Stella refused to believe this was happening. She refused to allow control to be taken over every aspect of her life. She’d find an escape. Immediately.
‘Even if I am pregnant...who’s to say it’s yours?’ she challenged, breathing hard to fill her constricted lungs.
Deadly silence followed.
His grip on her wrist tightened painfully, then he grasped her chin with hard fingers and tilted it. Defiantly she held his gaze.
‘Try saying that again,’ he muttered, through lips that barely moved.
She couldn’t answer. She couldn’t breathe. Her heart hammered loud and hard, as if trying to smash free from its cage.
‘I remember,’ he said, low and harsh and so very angry. ‘I remember everything.’
They both knew the truth.
They’d both been aware of her feverish fumbling. Of her physical reaction—the resulting stain of surrendered innocence that couldn’t be feigned. She’d been with no other man before and no man since.
If she was pregnant, Prince Eduardo De Santis was the only possible father.
‘We used protection...’ she whispered unhappily.
‘It was your condom.’ He suddenly released her.
His cool attack sent a sharp edge of alarm scurrying down her spine. ‘Army issue,’ she snapped back.
Issued years and years ago. And it had been in her wallet ever since—surviving heat, travel, cold, time. At least she’d thought it had survived those things. Did condoms have ‘best before’ dates? Dread washed over her—surely she couldn’t have been so stupid?
‘I didn’t...’ She breathed hard but her words remained a mere whisper. ‘I didn’t know.’
‘You didn’t know I was going to be there because I didn’t know. Taking a walk on the beach that day was a spontaneous decision. An unfortunate one, as it turns out.’
Had he wanted to think she’d somehow schemed her way into this situation? But he couldn’t. Because it was a spur-of-the-moment decision of his that had caused this. As if she would ever want to become pregnant!
He watched her relentlessly as reality began to sink in.
She turned, breaking free of his intense gaze to stare sightlessly at the floor. She’d just lost her job. The one man she’d never ever wanted to see again was insisting she marry him tomorrow. And if she was having a child it would need shelter and food and warmth. If she was pregnant she’d have to do what her mother hadn’t. She’d have to survive childbirth.
Her whole world darkened and spun.
With a muttered oath he grabbed her hand again and guided her a couple of paces across the room. She hated herself but her skin burned—her cells aching for his closer touch, for him to pull her all the way towards him, to tuck her against his body and press her close.
As if she hadn’t got into enough trouble.

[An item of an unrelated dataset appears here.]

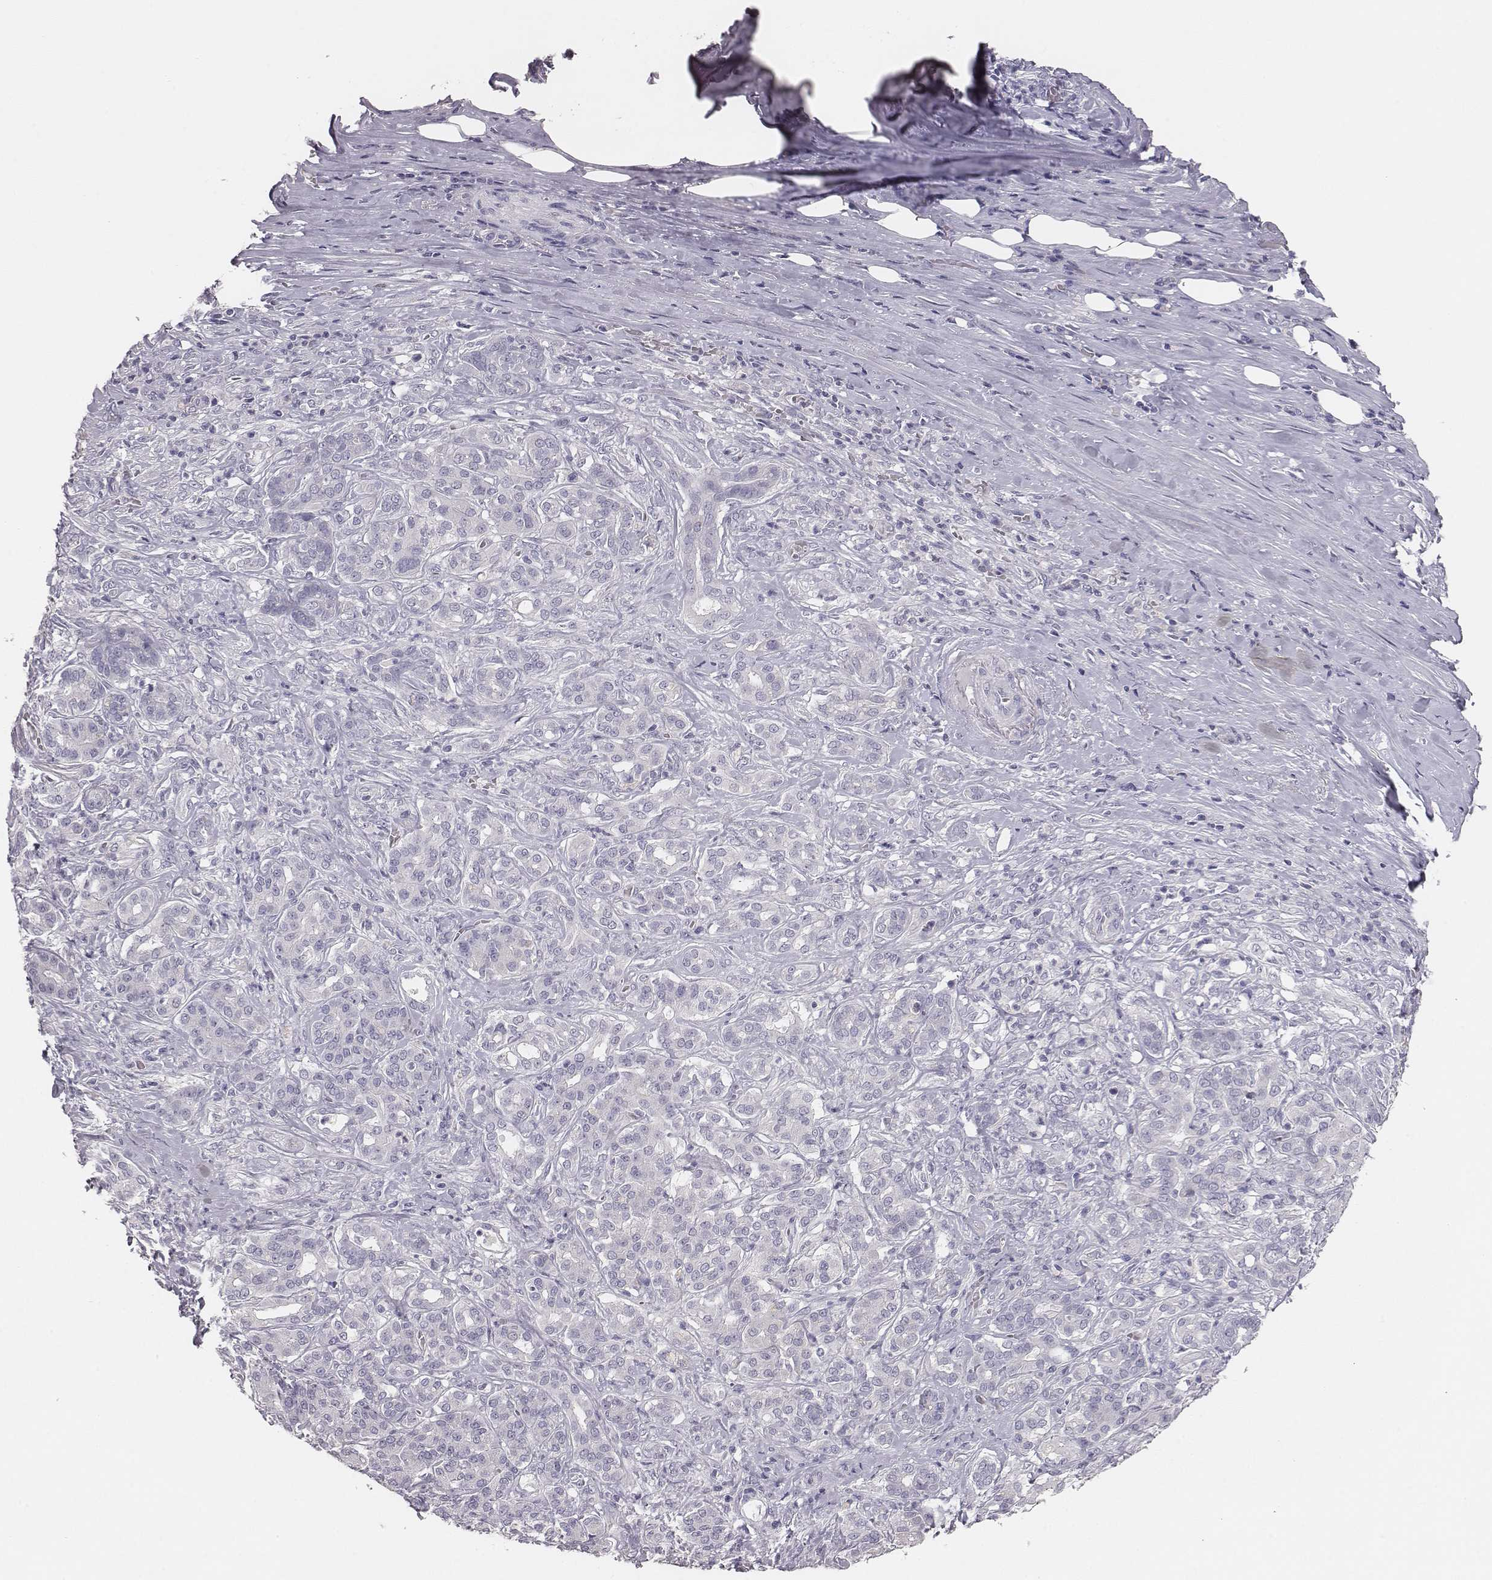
{"staining": {"intensity": "negative", "quantity": "none", "location": "none"}, "tissue": "pancreatic cancer", "cell_type": "Tumor cells", "image_type": "cancer", "snomed": [{"axis": "morphology", "description": "Normal tissue, NOS"}, {"axis": "morphology", "description": "Inflammation, NOS"}, {"axis": "morphology", "description": "Adenocarcinoma, NOS"}, {"axis": "topography", "description": "Pancreas"}], "caption": "High magnification brightfield microscopy of adenocarcinoma (pancreatic) stained with DAB (brown) and counterstained with hematoxylin (blue): tumor cells show no significant expression.", "gene": "MYH6", "patient": {"sex": "male", "age": 57}}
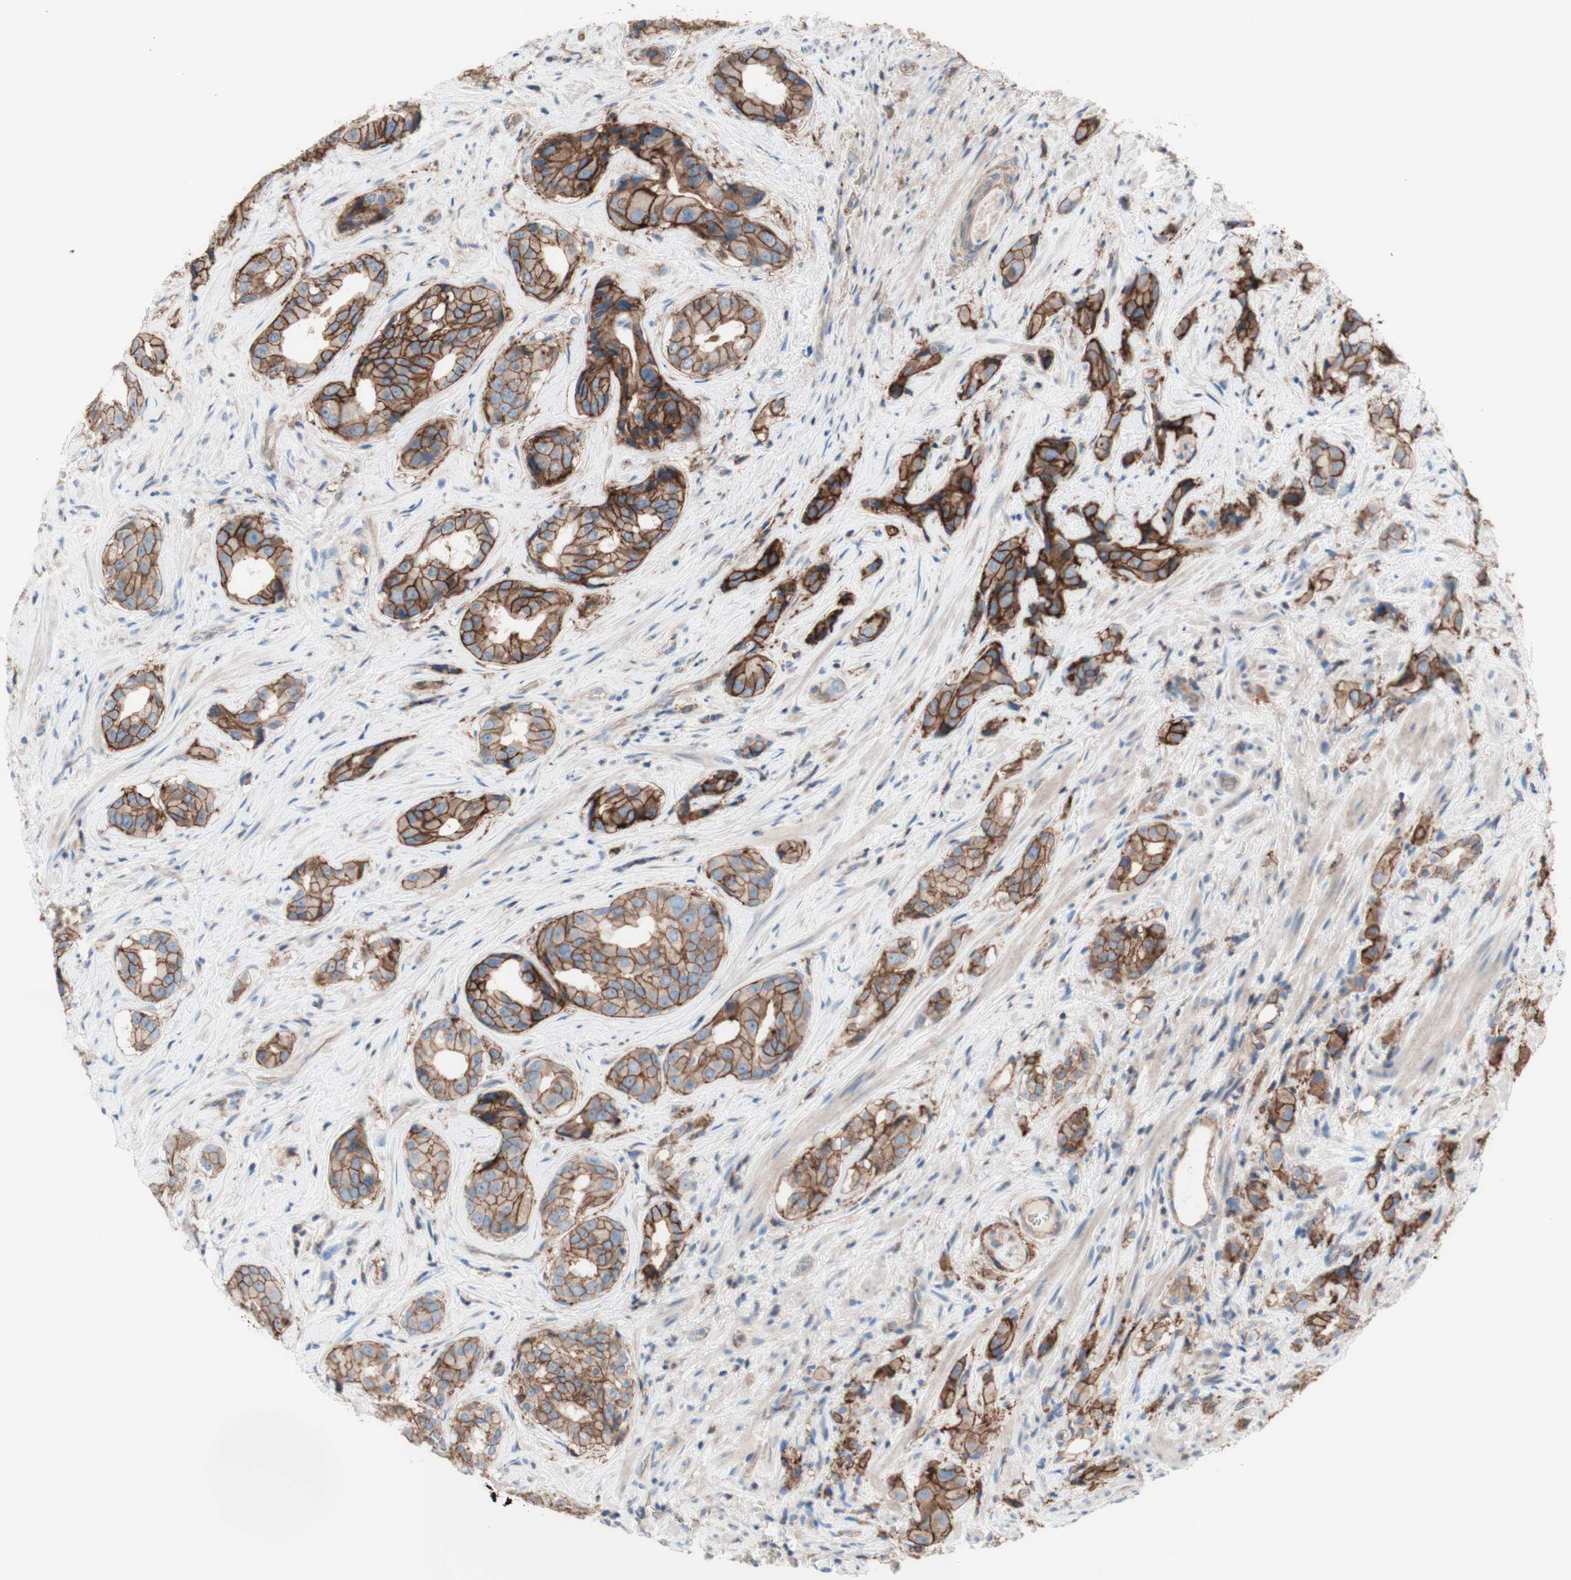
{"staining": {"intensity": "moderate", "quantity": ">75%", "location": "cytoplasmic/membranous"}, "tissue": "prostate cancer", "cell_type": "Tumor cells", "image_type": "cancer", "snomed": [{"axis": "morphology", "description": "Adenocarcinoma, High grade"}, {"axis": "topography", "description": "Prostate"}], "caption": "A brown stain highlights moderate cytoplasmic/membranous staining of a protein in human prostate cancer (high-grade adenocarcinoma) tumor cells.", "gene": "CD46", "patient": {"sex": "male", "age": 71}}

‘Take off your sweatshirt,’ he ordered as he pushed her into a large plush armchair.
‘What?’
‘You’re flushed,’ he explained dismissively. ‘You need to cool down.’
He tugged at her sleeves. Stella quickly pulled away, slipping her sweatshirt over her head to stop him from doing it and humiliating her completely. Because the look in his eyes was controlled and blank. Unaroused. He didn’t want her that way any more. He was livid and she didn’t blame him.
She scrunched her sweatshirt into a ball in her lap and stared down at it, thinking furiously. She heard him walk away, heard a clinking sound. And then he was back.
‘Here.’ He held a crystal tumbler out to her. His frown deepened as she hesitated.
‘It is only water,’ he muttered impatiently, taking her hand and curling her visibly trembling fingers around the glass.
Stella sipped a small amount and determined to pull herself together and straighten out this mess. ‘We’re not getting married. This is another of your whims.’
‘My whims?’
Slowly she nodded. ‘Like seducing strange women on the beach.’
‘You were the one swimming when you shouldn’t have been. You’re just as spontaneous. You said yes.’
‘I’m saying no now. This is my life.’
‘I am well aware of it,’ he countered. ‘It is not what I wish for mine either. But that is not the point.’
Stupidly, his words wounded her. Yeah, this is no fairy tale.